▶ _Selected text_:
■ ■ ■ ■ ■ ■ ■
Could you get one of the fold up crates as she's only diddy? Would stop any issues with small people and still keep her safe.

With three biggies and a diddy one we have a bit of a mix depending on how far we're travelling. Generally it's now two in the boot and two on the back seat. The car is a Merc 4x4 so reasonably spacious. I'd quite like to get two crash tested crates for the boot. Would have to resurrect the roof box if we need to carry and luggage as well.


----------



## [139672] (6 July 2020)

MY dog is small , he travels in a plastic crate with a handle on top that you can put the seat belt through. If we have two passengers in the back we put his crate in the middle


----------



## PolarSkye (7 July 2020)

For short trips for wet/muddy walks our pup (springer possibly crossed with collie and/or corgi, but defo springer-sized) does just fine in the boot loose.  She has blankets to curl up in, and I drive very considerately when she is there and we don't go very far.  I would probably re-think for long journeys and secure her in a crate - but for walks she is probably in the car for (max) two minutes.


----------



## MrsMozart (7 July 2020)

I'm having to rethink where I attach the big dogs when on the back seat. 

They have a harness on and it clips via a strap into a seatbelt thingy, but they're standing on it and undoing it! Today I looped the strap around one of the head rest stems for the journey home. 

I was wondering if I could get a longer strap and attach to one of the cargo hooks through in the boot.


----------



## FinnishLapphund (7 July 2020)

MrsMozart said:



			I'm having to rethink where I attach the big dogs when on the back seat.

They have a harness on and it clips via a strap into a seatbelt thingy, but they're standing on it and undoing it! Today I looped the strap around one of the head rest stems for the journey home.

I was wondering if I could get a longer strap and attach to one of the cargo hooks through in the boot.
		
Click to expand...
■ ■ ■ ■ ■ ■ ■
(Source data)
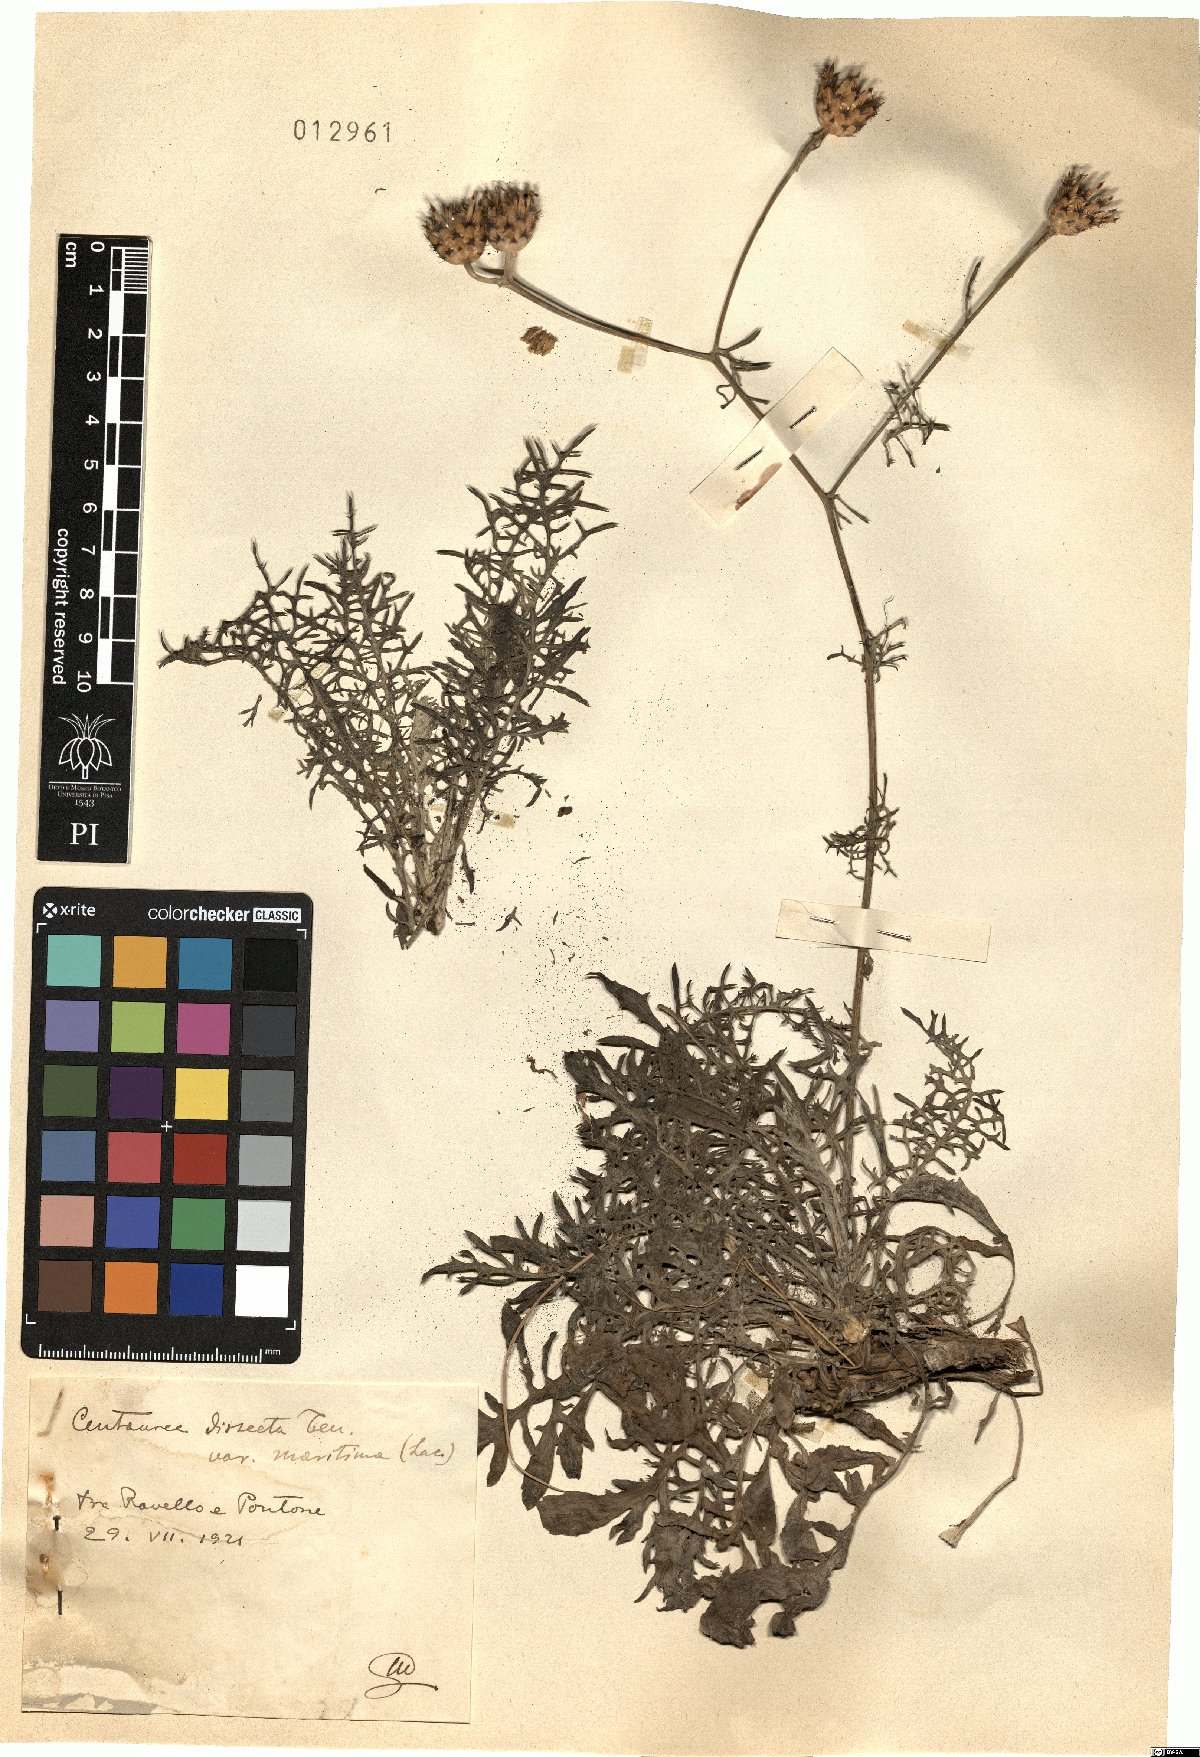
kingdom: Plantae
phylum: Tracheophyta
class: Magnoliopsida
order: Asterales
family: Asteraceae
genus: Centaurea
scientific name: Centaurea tenorei
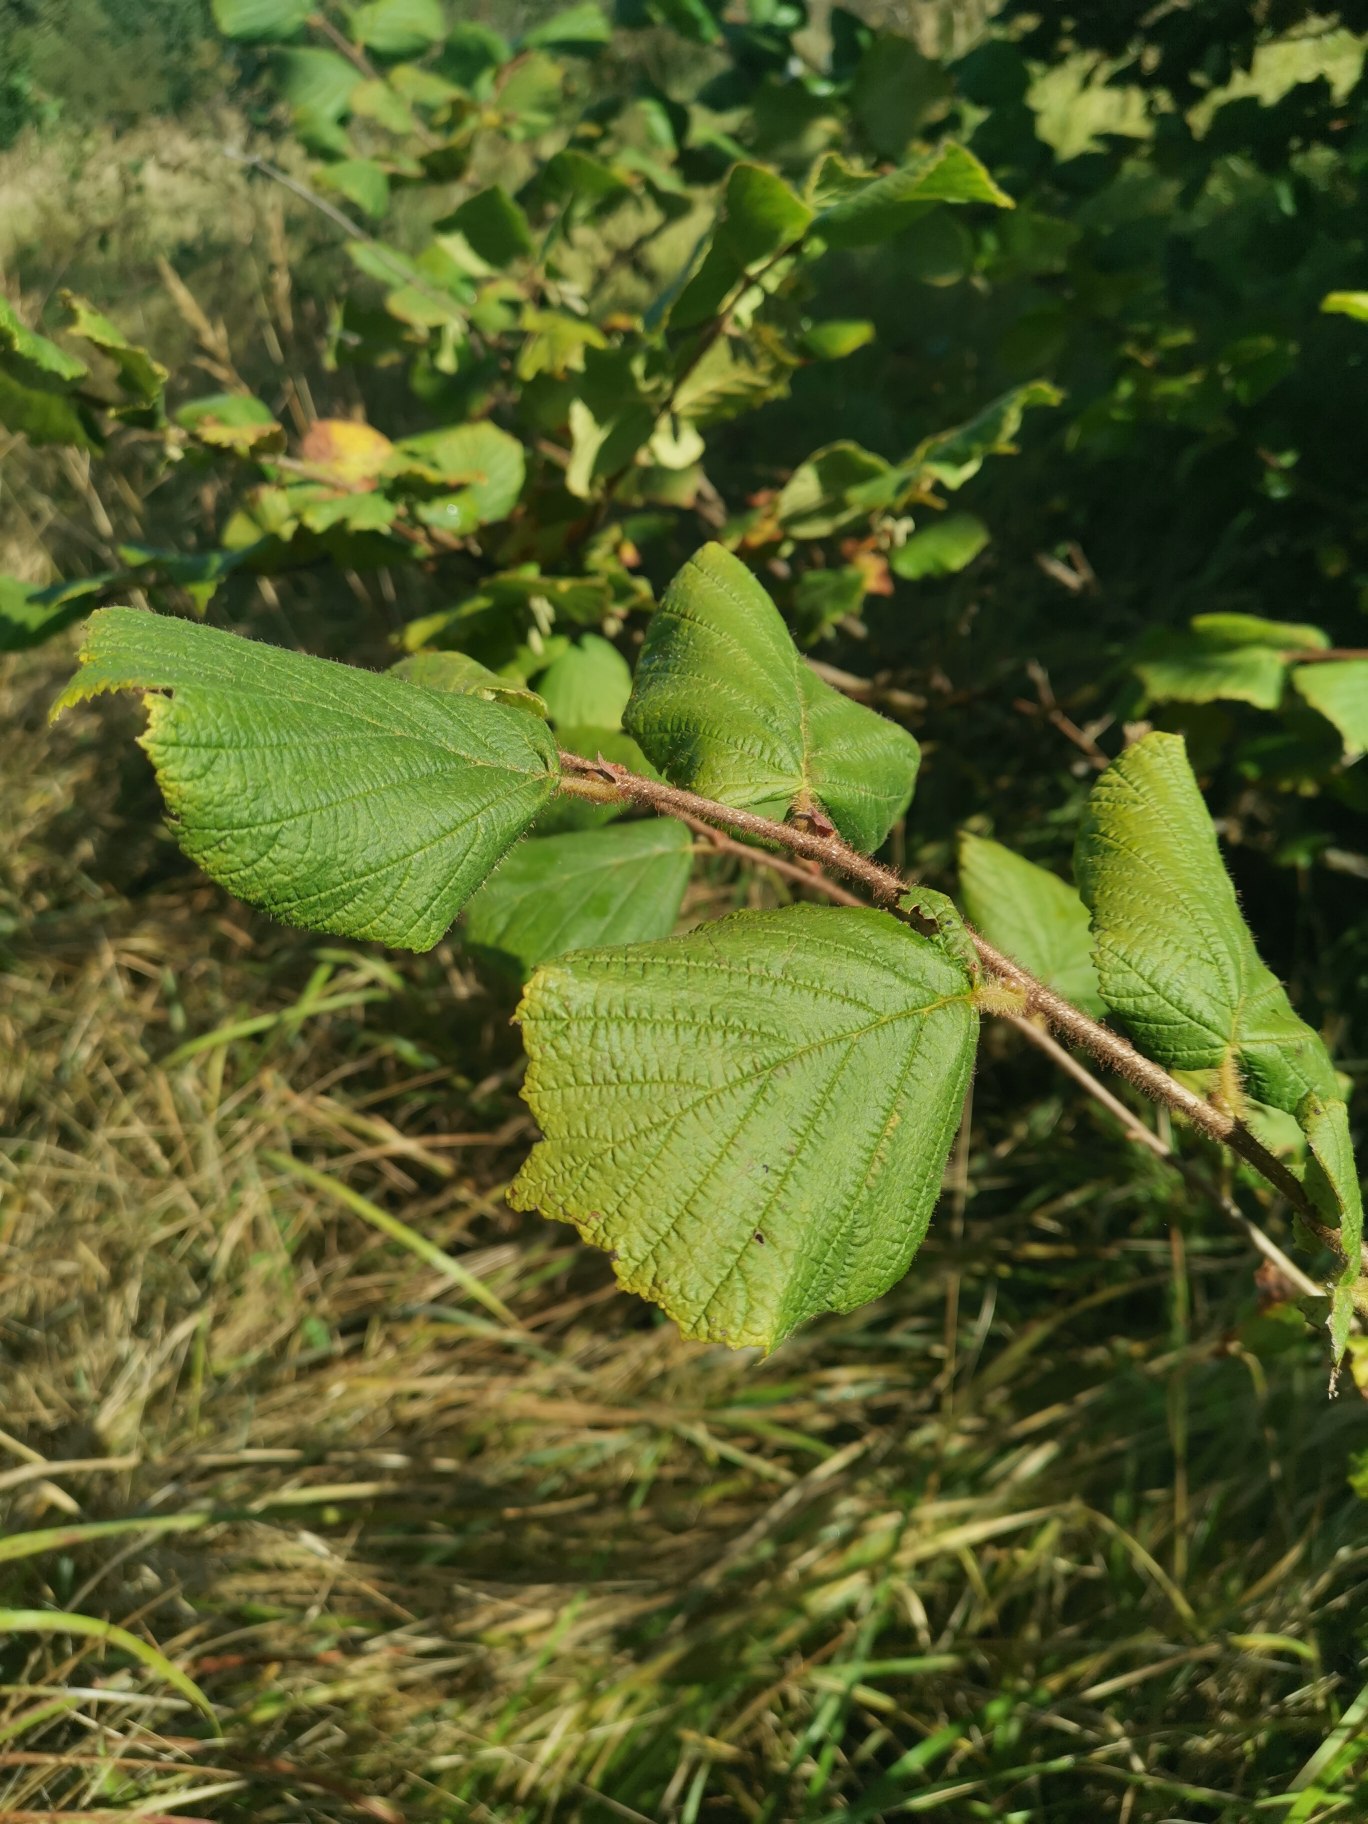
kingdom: Plantae
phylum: Tracheophyta
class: Magnoliopsida
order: Fagales
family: Betulaceae
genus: Corylus
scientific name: Corylus avellana
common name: Hassel
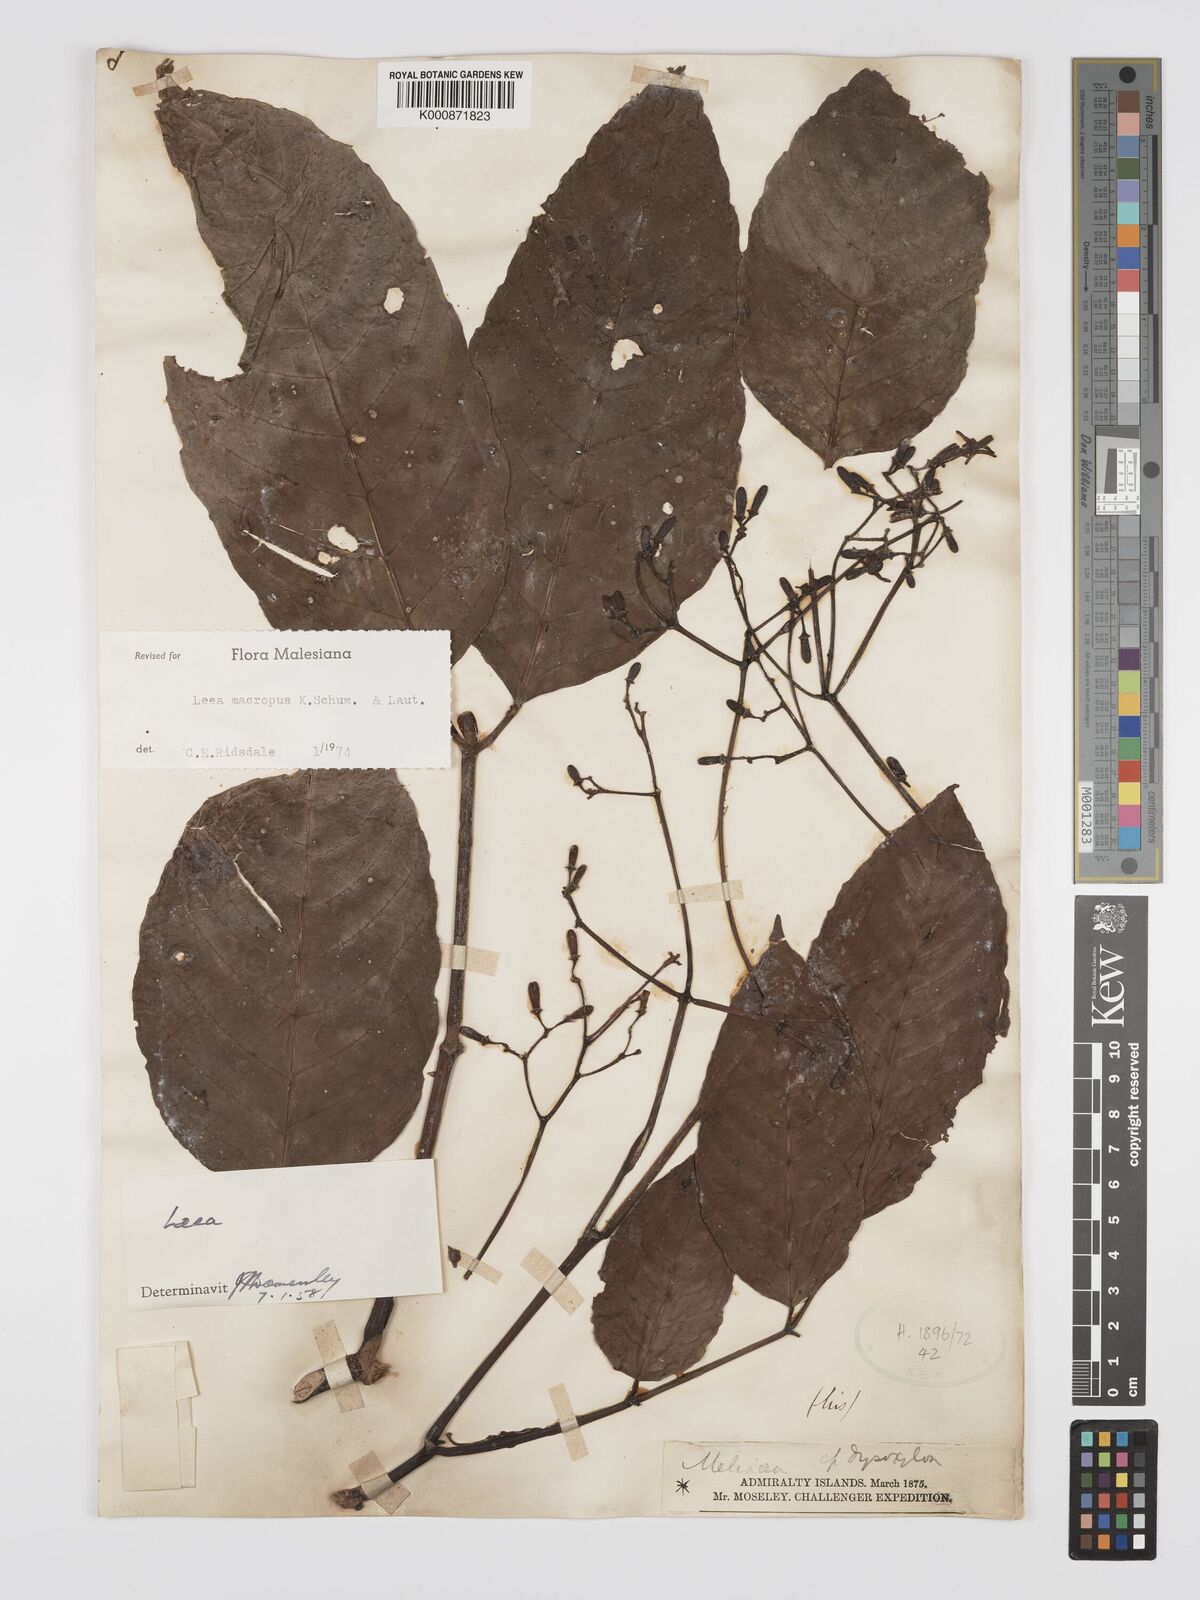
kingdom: Plantae
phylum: Tracheophyta
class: Magnoliopsida
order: Vitales
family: Vitaceae
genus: Leea
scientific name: Leea macropus
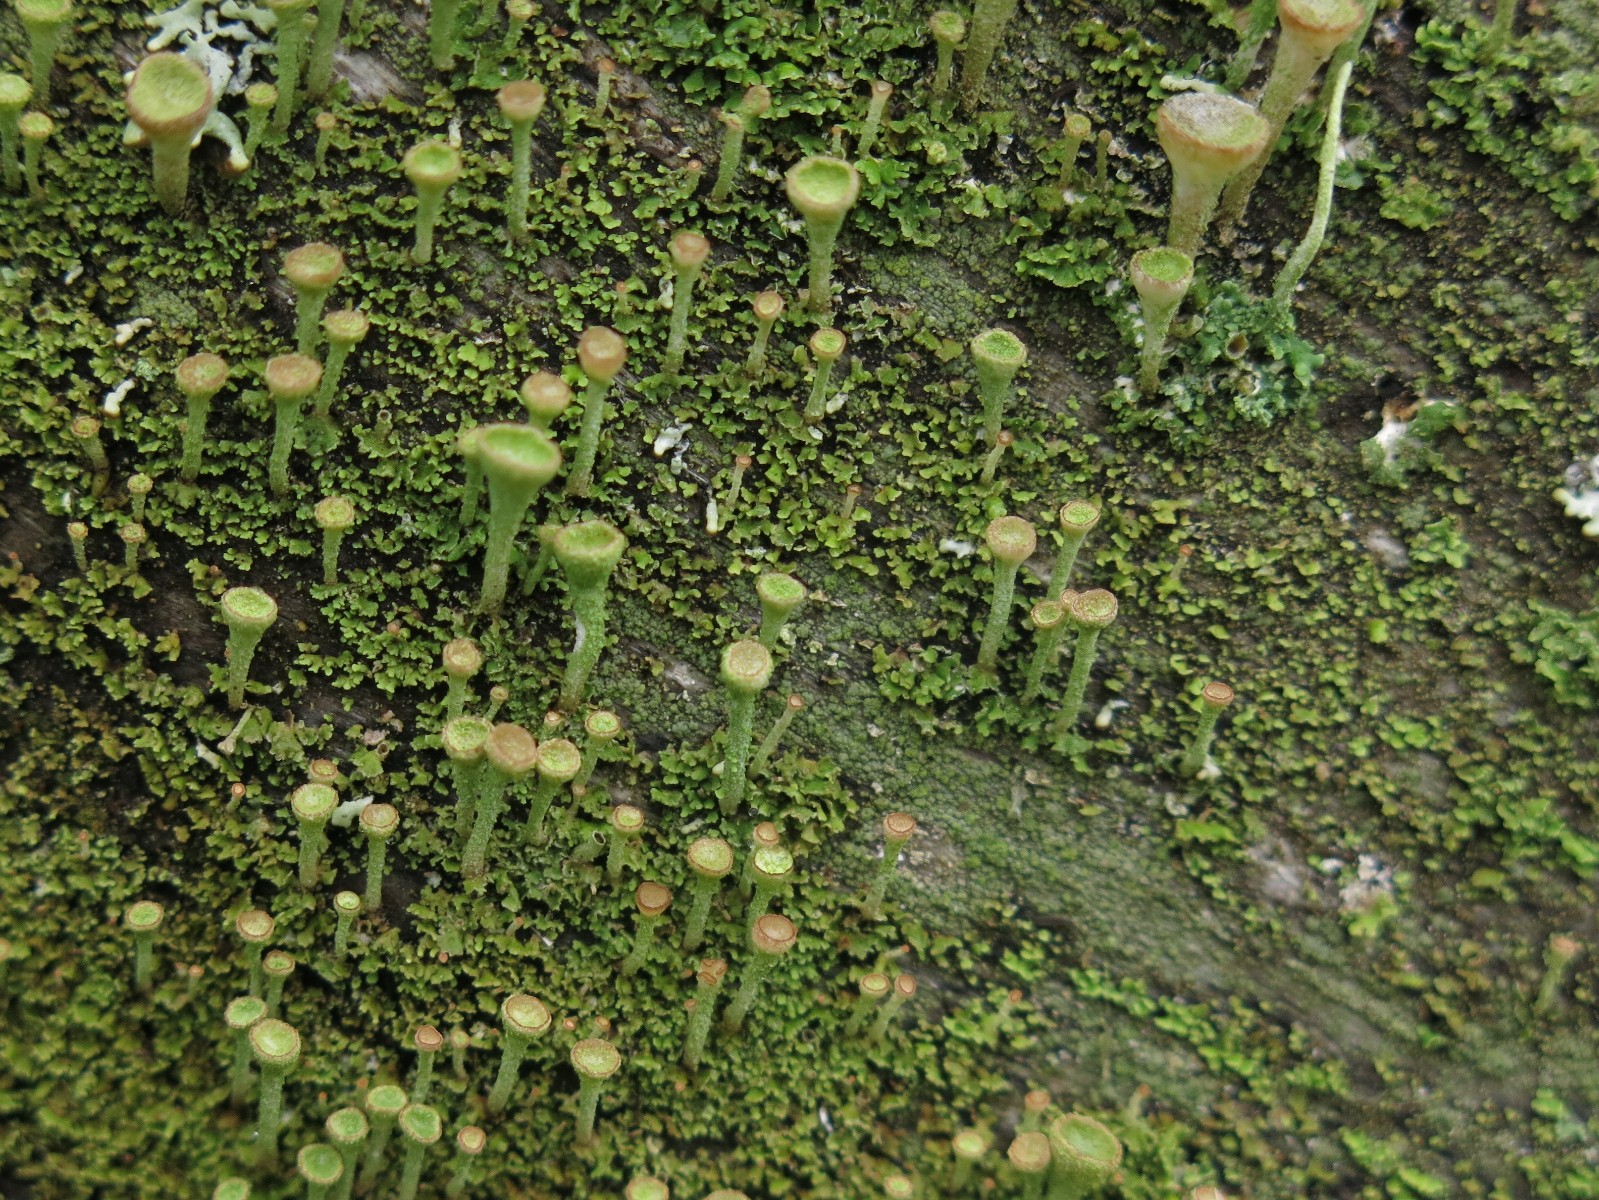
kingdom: Fungi
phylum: Ascomycota
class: Lecanoromycetes
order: Lecanorales
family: Cladoniaceae
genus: Cladonia
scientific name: Cladonia fimbriata
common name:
■ ■ ■ ■ ■ ■ ■
▶ _Task set_:
[a] Which names appear in the post headers of the thread on dogs in cars?
[b] Answer these questions from the thread on dogs in cars:
(i) What car does the household with three biggies and a diddy one drive?
(ii) At most, how long is the springer-sized pup in the car for walks?
(iii) Around what did MrsMozart loop the strap for the journey home?
[c] Rewrite the thread on dogs in cars from "Could you get" to "(6 July 2020)", putting "tiny" wherever "diddy" appears.

▶ _Problem solutions_:
[a] 139672, PolarSkye, MrsMozart, FinnishLapphund

[b]
(i) A Merc 4x4.
(ii) Two minutes.
(iii) One of the head rest stems.

[c]
Could you get one of the fold up crates as she's only tiny? Would stop any issues with small people and still keep her safe.

With three biggies and a tiny one we have a bit of a mix depending on how far we're travelling. Generally it's now two in the boot and two on the back seat. The car is a Merc 4x4 so reasonably spacious. I'd quite like to get two crash tested crates for the boot. Would have to resurrect the roof box if we need to carry and luggage as well.


----------



## [139672] (6 July 2020)